Approval for disability leave is often only half the battle. According to Song, ensuring that patients keep their benefits for as long as they need them also necessitates a significant amount of effort and documentation.

Insurance carriers frequently ask physicians to send monthly updates for patients who are expected to recover and return to work, according to Song.

“However, if I’m not seeing them on a regular basis,” he explained, “it becomes problematic.”

He explained that due to high patient volumes, monthly check-ins aren’t always possible. And, he continued, monthly visits aren’t necessary because a patient won’t progress that quickly.

What happens if you fail to take your drugs as prescribed?

Another problem with keeping people on benefits is that people with mental illnesses may stop listening to their doctors or taking their prescriptions.

Disability policies typically require claimants to seek treatment and make a consistent attempt to improve and return to work. Song explained that this is often a reasonable goal from a medical one as well. He went on to say that most people benefit from the structure and sense of self-esteem that work gives.

Patients with mental diseases such as depression or bipolar disorder, on the other hand, may at times refuse to follow their treatment, which is a symptom of their sickness rather than an exercise of their willpower, he said.

Patients who discontinue therapy, on the other hand, are in violation of their policy contract, which could result in their losing their benefits, according to Share.

Even so, according to Holden, most insurance case managers now have a lot better grasp of mental illness than they had a few years ago.

“They’d realize it’s the genuine ailment manifesting itself,” she explained.

Is it true that internal appeals are effective?

Employees can use an insurer’s internal appeals system to contest a decision to deny a request for disability benefits or stop payouts, just like they can with any other claim.

However, it’s probably surprise that disability lawyers are wary of this route.

“If people keep appealing within the long-term disability system, they’re playing into the insurance company’s hands,” Monkhouse said.

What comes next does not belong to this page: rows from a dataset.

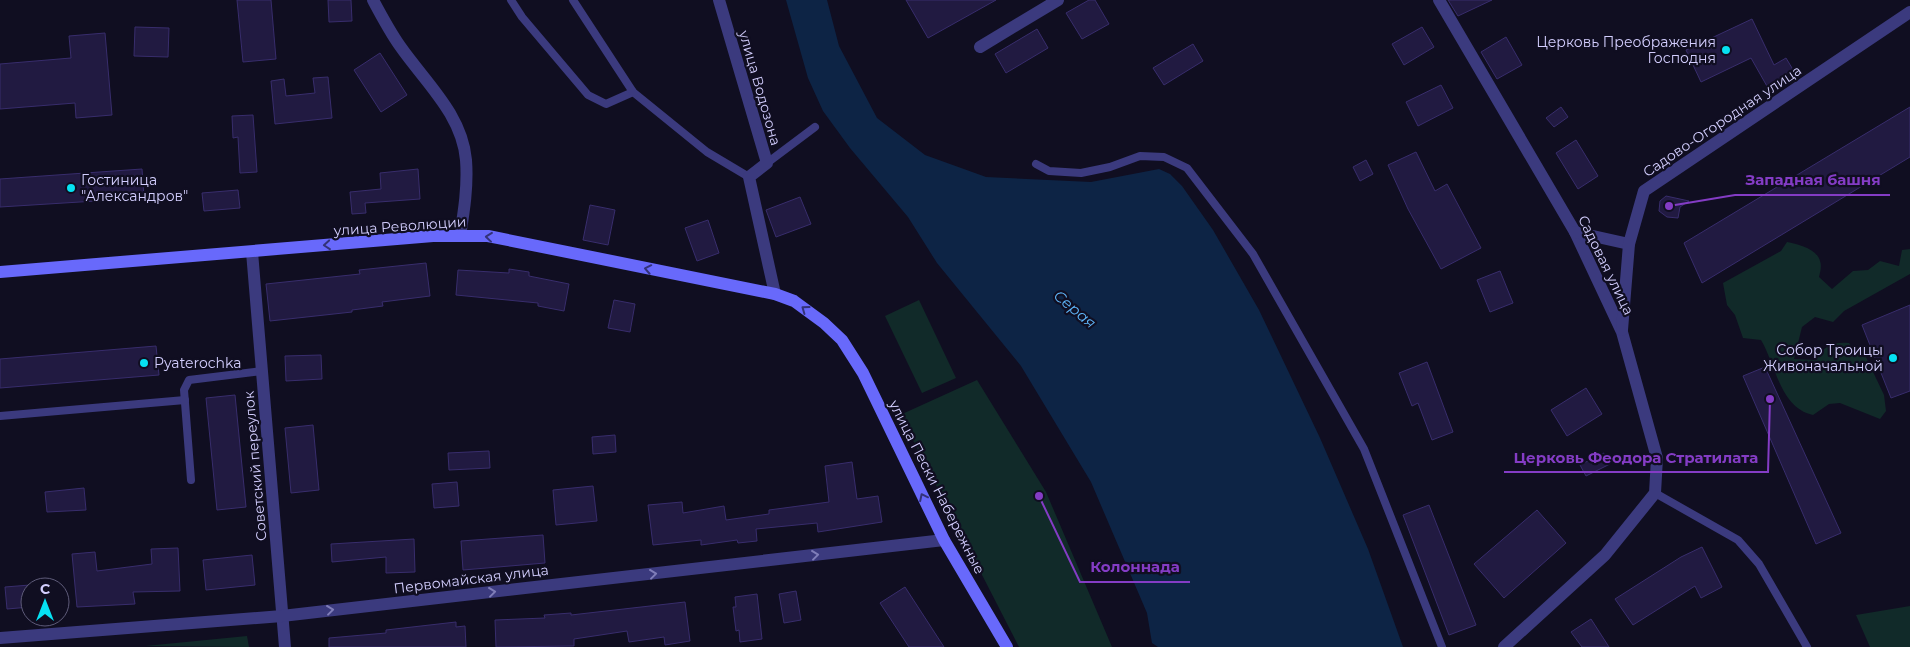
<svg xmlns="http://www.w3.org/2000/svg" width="1910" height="647" viewBox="0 0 1910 647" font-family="Montserrat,sans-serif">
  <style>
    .green { fill: #112a29 }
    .water { fill: #0d2445 }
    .building { fill: #211a41; stroke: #382d6c }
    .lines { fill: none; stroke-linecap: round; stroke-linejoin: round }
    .service { stroke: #3b3a7e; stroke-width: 8 }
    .minor { stroke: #3b3a7e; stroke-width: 12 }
    .secondary { stroke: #6869fb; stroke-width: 12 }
    .oneway { stroke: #333278 }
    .oneway2 { stroke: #7f7db8 }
    .poi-dot { fill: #06e1f2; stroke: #100e21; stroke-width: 2 }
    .labels { text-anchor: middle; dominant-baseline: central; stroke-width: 4.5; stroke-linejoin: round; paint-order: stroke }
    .poi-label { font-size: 14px; fill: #d3cefe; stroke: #100e21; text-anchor: end }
    .street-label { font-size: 14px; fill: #d3cefe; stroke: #100e21 }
    .water-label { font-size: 15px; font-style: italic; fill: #5fb7fb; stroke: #100e21 }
    .leader { fill: none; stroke: #843cc5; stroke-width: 2 }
    .callout-dot { fill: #843cc5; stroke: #100e21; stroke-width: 2 }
    .callout-label { font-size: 15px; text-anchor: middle; font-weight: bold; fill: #843cc5; stroke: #100e21; stroke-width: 4.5; stroke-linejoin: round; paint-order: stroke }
  </style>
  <rect width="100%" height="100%" fill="#100e21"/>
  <!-- green -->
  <g class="green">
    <path d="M1787,242C1798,244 1817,249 1820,261C1822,266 1820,273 1819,277L1832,289L1853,271L1868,270L1880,261L1899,266L1902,250L1910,249V274L1844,311L1833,322L1815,317L1802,327L1794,359L1816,360C1825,345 1832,342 1849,343L1855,351L1865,355L1884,395L1886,411L1880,419L1840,403L1829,404L1813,415C1780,408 1776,365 1761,340L1743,338L1735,315L1727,305L1723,283L1781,251Z"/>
    <polygon points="919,300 956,378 922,393 885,316"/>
    <polygon points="977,380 1046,492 1112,647 1019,647 900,415"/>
    <polygon points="1910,606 1910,647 1870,647 1856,615"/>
    <polygon points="247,636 249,647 145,646"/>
  </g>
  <!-- water -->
  <polygon class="water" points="786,0 827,0 839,46 877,118 925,155 986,177 1091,182 1159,169 1170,174 1182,186 1213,230 1259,310 1320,438 1368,549 1403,647 1158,647 1152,643 1147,613 1091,482 1021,366 937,263 908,217 850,148 823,111 808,78"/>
  <!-- building -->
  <g class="building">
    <polygon points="237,0 271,0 276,59 243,62"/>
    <polygon points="328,0 351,0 352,21 329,22"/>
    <polygon points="906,0 996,0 928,38"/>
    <polygon points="1089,0 1095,0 1109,24 1082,39 1066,13"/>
    <polygon points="1448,0 1492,0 1458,16"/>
    <polygon points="1752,19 1774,65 1786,58 1795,73 1768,88 1751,58 1701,82 1686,50"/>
    <polygon points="135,27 169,28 168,57 134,56"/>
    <polygon points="1422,27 1434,47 1404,65 1392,44"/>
    <polygon points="1037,29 1048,48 1006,73 995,54"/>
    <polygon points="105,33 112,115 76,118 75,103 0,109 0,64 71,58 69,36"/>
    <polygon points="1506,37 1522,65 1497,79 1481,52"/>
    <polygon points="1193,44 1203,61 1164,85 1153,68"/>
    <polygon points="380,53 407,95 381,112 354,70"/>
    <polygon points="328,77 332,118 275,124 271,81 284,79 286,96 315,93 313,78"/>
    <polygon points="1441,85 1453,108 1418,126 1406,102"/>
    <polygon points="1561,107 1568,117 1554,127 1546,118"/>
    <polygon points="1910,107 1910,157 1702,283 1684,243"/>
    <polygon points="253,115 257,172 240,173 238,137 233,138 232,116"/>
    <polygon points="1576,140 1598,176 1578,189 1556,153"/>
    <polygon points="1416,152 1435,191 1447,184 1481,248 1441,269 1408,209 1388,165"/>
    <polygon points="1366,160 1373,174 1360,181 1353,167"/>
    <polygon points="142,169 144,198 0,207 0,179"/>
    <polygon points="418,169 420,199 365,203 366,213 352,214 350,192 381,189 380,173"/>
    <polygon points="238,190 240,208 204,211 202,193"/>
    <polygon points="1666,196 1689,201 1680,207 1678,218 1667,217 1659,211 1660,201"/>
    <polygon points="800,197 811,224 776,237 766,210"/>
    <polygon points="590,205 615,210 608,245 583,240"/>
    <polygon points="708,220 719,253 697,261 685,228"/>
    <polygon points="426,263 430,296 382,302 383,306 352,310 352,312 270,321 266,284 360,274 359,270"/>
    <polygon points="509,269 529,272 529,276 569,284 564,311 538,306 538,303 456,295 458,270 509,273"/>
    <polygon points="1500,271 1513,303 1490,312 1477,280"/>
    <polygon points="614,300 635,304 630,332 608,328"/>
    <polygon points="1910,305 1910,391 1891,398 1862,325"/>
    <polygon points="156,346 159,375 0,388 0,359"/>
    <polygon points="321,355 322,379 286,381 285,356"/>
    <polygon points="1427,362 1453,432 1432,440 1418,403 1412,406 1399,373"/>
    <polygon points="1765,367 1841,533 1816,544 1743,376"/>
    <polygon points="1586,388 1602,414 1567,436 1551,410"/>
    <polygon points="235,395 246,507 217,510 206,398"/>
    <polygon points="313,425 319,490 291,493 285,428"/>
    <polygon points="615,435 616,452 593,454 592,437"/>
    <polygon points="489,451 490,468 449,470 448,453"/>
    <polygon points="1604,453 1610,464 1586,476 1580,465"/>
    <polygon points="852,462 857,499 878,496 882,522 818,532 817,523 756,529 757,541 738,543 737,540 701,545 701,540 653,545 648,505 682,502 683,513 724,506 726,520 769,514 769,510 829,502 825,466"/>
    <polygon points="457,482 459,506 434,508 432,484"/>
    <polygon points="593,486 597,521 556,525 553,490"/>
    <polygon points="84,488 86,510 47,512 45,492"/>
    <polygon points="1429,505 1476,625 1449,635 1403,515"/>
    <polygon points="1537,510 1566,543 1504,598 1474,564"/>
    <polygon points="543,535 545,563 463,570 461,541"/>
    <polygon points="414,539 415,572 386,573 386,557 332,562 331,544"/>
    <polygon points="1702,547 1722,587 1701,598 1695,586 1633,625 1615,599 1681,557"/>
    <polygon points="178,548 180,591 133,592 135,604 77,607 72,554 95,552 97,571 152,564 151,549"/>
    <polygon points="252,555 255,585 206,590 203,560"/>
    <polygon points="30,585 30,607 7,609 5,587"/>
    <polygon points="905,587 944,647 909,647 880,603"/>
    <polygon points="796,591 801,620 784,623 779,594"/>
    <polygon points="757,594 762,639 740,642 739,630 736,631 733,607 736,607 735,597"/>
    <polygon points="685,602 690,641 665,645 664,637 629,642 627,631 574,639 574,646 496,647 495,620 545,618 544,615 571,613 571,615"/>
    <polygon points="1591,619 1609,647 1582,647 1571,632"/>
    <polygon points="456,622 456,627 465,626 466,647 329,647 329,638 386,633 386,630"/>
  </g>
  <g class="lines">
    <!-- service -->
    <g class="service">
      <polyline points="511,0 522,17 588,95 606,104 633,92"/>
      <polyline points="573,0 633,92 707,152 749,177"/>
      <polyline points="767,163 815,127"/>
      <polyline points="1036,164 1049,171 1081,173 1110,167 1140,156 1164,157 1187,168 1253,254 1364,449 1442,647"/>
      <polyline points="0,416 185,400"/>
      <polyline points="191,480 184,390 189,380 262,371"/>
      <polyline points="1655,493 1738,540 1759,564 1807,647"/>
    </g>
    <!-- minor -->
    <g class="minor">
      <path d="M373,0C381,15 390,32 400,46C425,82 462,114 466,160C468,186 464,211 460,236"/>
      <polyline points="719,0 767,163 749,177 775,294"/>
      <polyline points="1439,0 1575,232 1622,332 1657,458 1655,493 1605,555 1504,647"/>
      <polyline points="980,47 1058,0"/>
      <polyline points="1575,232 1629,244"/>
      <polyline points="252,252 285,647"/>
      <polyline points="1622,330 1629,244 1644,191 1910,12"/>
      <polyline points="0,638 282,616 944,540"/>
    </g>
    <!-- secondary -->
    <polyline class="secondary" points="0,272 433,236 488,236 775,294 794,301 824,323 842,340 863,373 944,540 1007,647"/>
  </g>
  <!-- one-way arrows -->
  <defs><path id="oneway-chevron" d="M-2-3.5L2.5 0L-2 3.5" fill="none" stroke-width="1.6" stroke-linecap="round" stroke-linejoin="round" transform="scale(1.25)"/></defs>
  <g class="oneway">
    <use href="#oneway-chevron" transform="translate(489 237) rotate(-174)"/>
    <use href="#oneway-chevron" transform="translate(327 245) rotate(175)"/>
    <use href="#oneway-chevron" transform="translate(648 269) rotate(-169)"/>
    <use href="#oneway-chevron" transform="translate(805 309) rotate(-144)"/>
    <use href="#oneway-chevron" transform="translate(923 497) rotate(-116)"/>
  </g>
  <g class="oneway2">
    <use href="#oneway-chevron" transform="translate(815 555) rotate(-7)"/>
    <use href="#oneway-chevron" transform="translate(653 574) rotate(-7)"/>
    <use href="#oneway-chevron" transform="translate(492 592) rotate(-7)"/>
    <use href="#oneway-chevron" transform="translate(330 610) rotate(-7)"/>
  </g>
  <!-- markers -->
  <g class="poi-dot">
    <circle cx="1726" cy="50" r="5"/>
    <circle cx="71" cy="188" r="5"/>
    <circle cx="1893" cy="358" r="5"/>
    <circle cx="144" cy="363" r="5"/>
  </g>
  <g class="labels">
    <!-- poi labels -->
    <g class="poi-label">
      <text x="1716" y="42">Церковь Преображения<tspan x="1716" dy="16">Господня</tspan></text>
      <text x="81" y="180" text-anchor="start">Гостиница<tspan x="81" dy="16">"Александров"</tspan></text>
      <text x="1883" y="350">Собор Троицы<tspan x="1883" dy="16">Живоначальной</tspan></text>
      <text x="154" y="363" text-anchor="start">Pyaterochka</text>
    </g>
    <!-- street labels -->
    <g class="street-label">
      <text transform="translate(760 88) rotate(74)">улица Водозона</text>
      <text transform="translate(1722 121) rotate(-34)">Садово-Огородная улица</text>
      <text transform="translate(400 226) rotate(-4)">улица Революции</text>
      <text transform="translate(1606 265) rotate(64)">Садовая улица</text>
      <text transform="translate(255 466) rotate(-95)">Советский переулок</text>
      <text transform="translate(937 487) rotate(63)">улица Пески Набережные</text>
      <text transform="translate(471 579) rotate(-7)">Первомайская улица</text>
    </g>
    <!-- water labels -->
    <g class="water-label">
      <text transform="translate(1075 309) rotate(40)">Серая</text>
    </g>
  </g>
  <!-- callouts -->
  <path class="leader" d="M1669 206L1735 195H1890M1770 399L1768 472H1504M1039 496L1080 582H1190"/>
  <g class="callout-dot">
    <circle cx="1669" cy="206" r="5"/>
    <circle cx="1770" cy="399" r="5"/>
    <circle cx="1039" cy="496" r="5"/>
  </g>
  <g class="callout-label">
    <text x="1813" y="185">Западная башня</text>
    <text x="1636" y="463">Церковь Феодора Стратилата</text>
    <text x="1135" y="572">Колоннада</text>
  </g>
  <!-- north arrow -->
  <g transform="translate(45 602)"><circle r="24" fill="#100e21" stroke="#5e5b79"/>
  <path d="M0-4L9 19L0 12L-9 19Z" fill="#06e1f2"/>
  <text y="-8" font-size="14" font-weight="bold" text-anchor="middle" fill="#d3cefe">С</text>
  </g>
</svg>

Many refusal judgments, according to Holden, are overturned on appeal if the employee offers additional information to support her claim.

“In my experience,” she said, “there is a good mechanism in place,” noting that the appeals committee is made up of senior personnel.

Plan members can also appeal any unpaid insurance claims to the CLHIA’s OmbudService for Life and Health Insurance as a last resort, according to the CLHIA.

According to various experts, the disability insurance business is headed in the right direction when it comes to mental health.

Many Canadians, though, continue to struggle under a flawed system.